Hard to know if it's a purchase or a transfer. I think it's impossible to
answer that question right now. In Japan merchants accept bitcoin pretty much
everywhere, people buy cars with bitcoins, coffee, etc. unlike in the US where
most of the transactions are for transfers.

------
WhiteOwlLion
People spend Bitcoin on the exchanges. They buy Bitcoin or buy Bitcoin to buy
altcoins. Some may use with a debit card, but many feel the price is too
volatile. Obviously, those that bought Bitcoin at $0.06 don't care, but I
think most are hodling as a speculation tool.

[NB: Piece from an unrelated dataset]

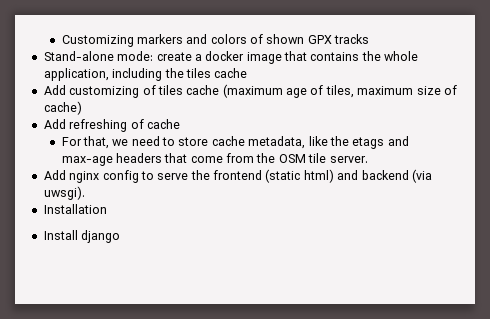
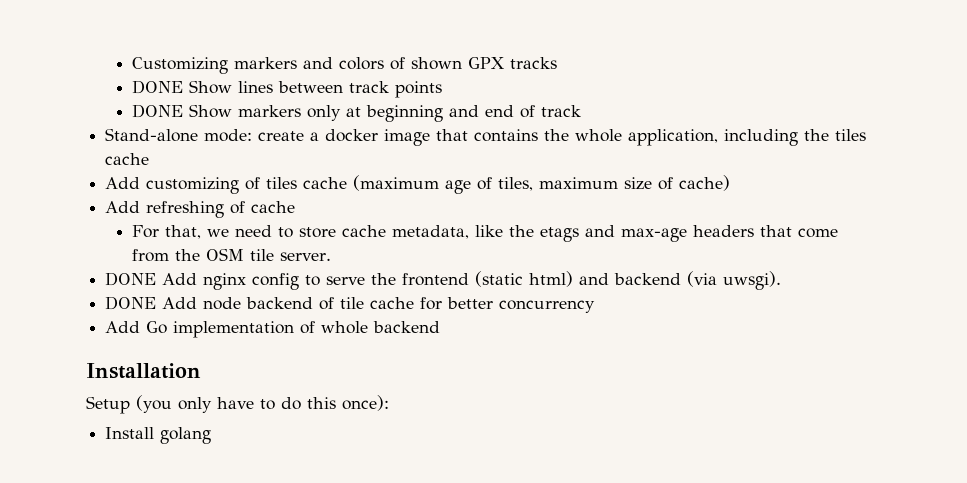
(370, 39) none -> [132,80,443,98] [132,104,582,122] // DONE Show lines between track points // DONE Show markers only at beginning and end of track
(368, 159) none -> [105,272,157,286] DONE
[43,204,107,214] Installation -> [105,296,596,313] [105,321,441,338] [86,363,201,379] [86,395,389,414] DONE Add node backend of tile cache for better concurrency // Add Go implementation of whole backend // Installation // Setup (you only have to do this once):
[81,230,121,243] django -> [160,427,212,444] golang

I've used Bitcoin to buy ASIC miners because it is a niche product with where
the sellers dictates the payment method. There is always less supply than
demand, so forcing specific payment methods is easy to do.

------
jraedisch
So far I have only spent Bitcoin via the Lightning network. I bought vouchers
at [https://bitrefill.com](https://bitrefill.com). I also know of a web store
that integrated the [https://bitpay.com/](https://bitpay.com/) API.
[https://www.cryptowisser.com/merchants/](https://www.cryptowisser.com/merchants/)
also has some links.